Lernkarten, Mindmaps und das Wiederholen in Gruppen helfen beim Verankern zentraler Begriffe und Prozesse. Besonders effektiv ist das Üben mit klinischen Fällen, um pathologische Befunde mit Symptomen und Diagnosen zu verknüpfen – ideal zur Vorbereitung auf Prüfungen wie dem M2.
Häufige Fragen zur Klinisch-pathologischen Konferenz
- Was ist die Klinisch-pathologische Konferenz im Medizinstudium?
- Wie viele Fragen zur Pathologie kommen im M2-Examen vor?
- Wie lerne ich die Pathologie am effektivsten für das Studium?
Die Klinisch-pathologische Konferenz (KPK) ist ein Querschnittsfach im Medizinstudium, in dem reale Patientenfälle interdisziplinär analysiert werden.
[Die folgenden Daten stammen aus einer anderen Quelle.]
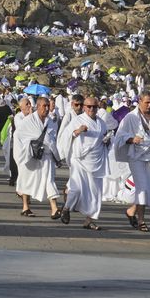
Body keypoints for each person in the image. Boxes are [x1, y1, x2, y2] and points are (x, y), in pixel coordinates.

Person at [114, 91, 150, 232]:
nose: (149, 105)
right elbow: (119, 136)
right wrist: (132, 139)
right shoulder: (130, 118)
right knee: (142, 187)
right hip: (136, 156)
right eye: (147, 102)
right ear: (139, 101)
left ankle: (131, 211)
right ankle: (141, 220)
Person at [60, 96, 108, 230]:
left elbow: (104, 137)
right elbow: (67, 136)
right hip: (79, 160)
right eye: (88, 107)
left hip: (96, 161)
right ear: (84, 107)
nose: (91, 109)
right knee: (75, 188)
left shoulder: (101, 123)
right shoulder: (78, 120)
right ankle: (66, 208)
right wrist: (78, 131)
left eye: (94, 107)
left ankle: (89, 220)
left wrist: (107, 141)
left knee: (96, 192)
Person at [13, 97, 62, 219]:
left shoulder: (50, 121)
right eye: (44, 106)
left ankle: (54, 209)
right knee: (26, 180)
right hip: (30, 156)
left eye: (47, 106)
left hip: (46, 156)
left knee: (49, 180)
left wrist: (57, 156)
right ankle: (25, 206)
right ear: (38, 106)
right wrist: (25, 150)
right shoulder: (28, 121)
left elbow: (52, 140)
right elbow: (18, 135)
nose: (46, 108)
Ziel ist es, klinische Befunde mit pathologischen Veränderungen zu verknüpfen und so diagnostisches Denken zu schulen. Das Fach kann als eigenständiges Fach gelehrt werden oder in andere Fächer wie Innere Medizin, Dermatologie oder Neurologie integriert sein.
Im 2. Staatsexamen (M2) können etwa 25 bis 35 Fragen – also rund 10 % der insgesamt 350 Prüfungsfragen – der Klinisch-pathologischen Konferenz zugeordnet werden. Die genaue Anzahl variiert je nach Examensschwerpunkt. Wer bereits ein gutes Grundverständnis in Histologie aus der Vorklinik mitbringt, hat hier einen klaren Vorteil.
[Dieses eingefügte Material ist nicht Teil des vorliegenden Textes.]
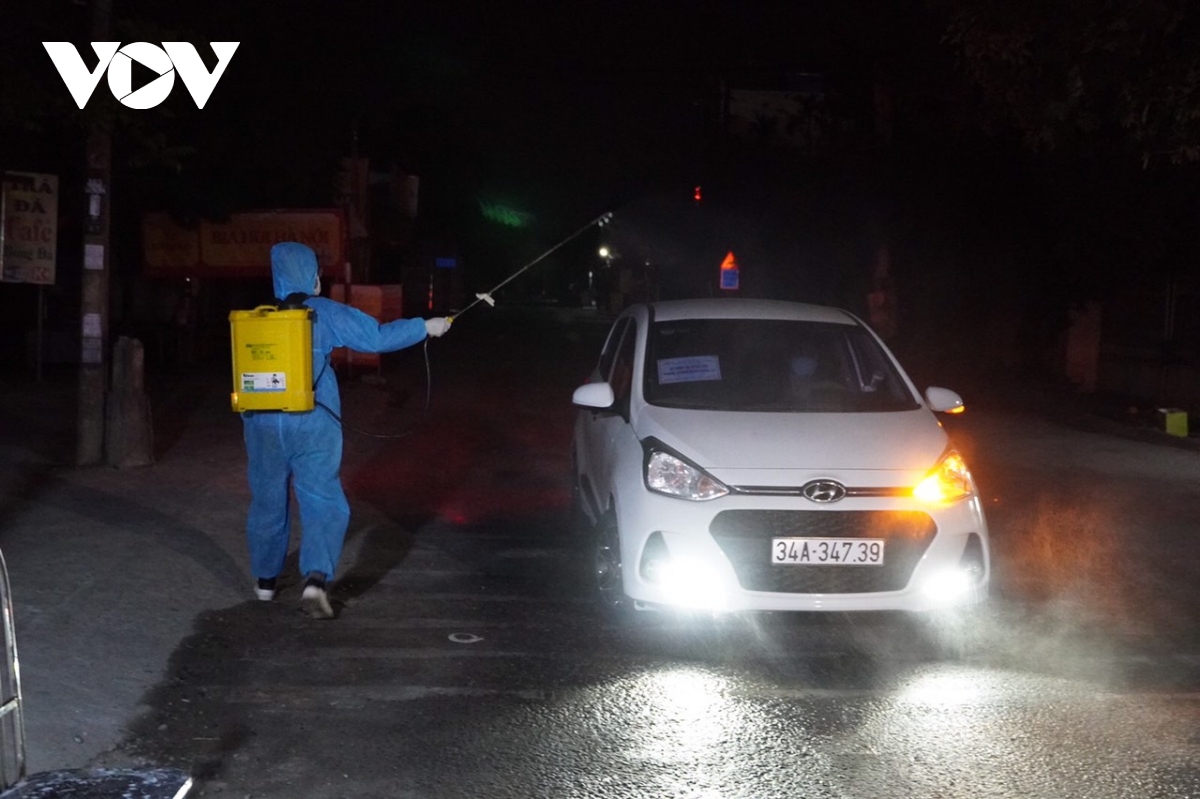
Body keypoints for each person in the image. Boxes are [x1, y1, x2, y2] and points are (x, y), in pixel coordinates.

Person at [243, 241, 452, 619]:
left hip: (262, 425)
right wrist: (425, 326)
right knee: (321, 497)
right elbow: (376, 338)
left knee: (267, 500)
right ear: (313, 278)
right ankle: (315, 580)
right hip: (312, 421)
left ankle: (265, 584)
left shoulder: (258, 318)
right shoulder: (322, 311)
Am effektivsten lernst Du Pathologie, indem Du mit einem soliden Grundverständnis der allgemeinen Pathologie (z. B. Entzündungen, Tumorbiologie) startest und Dich dann in die organspezifische Spezielle Pathologie vorarbeitest. Visuelle Hilfsmittel wie mikroskopische Präparate, Schemazeichnungen und das Üben mit klinischen Fällen sind besonders wertvoll – auch zur direkten M2-Vorbereitung. Lernkarten, Mindmaps und Gruppenlernen helfen, zentrale Konzepte langfristig zu verankern.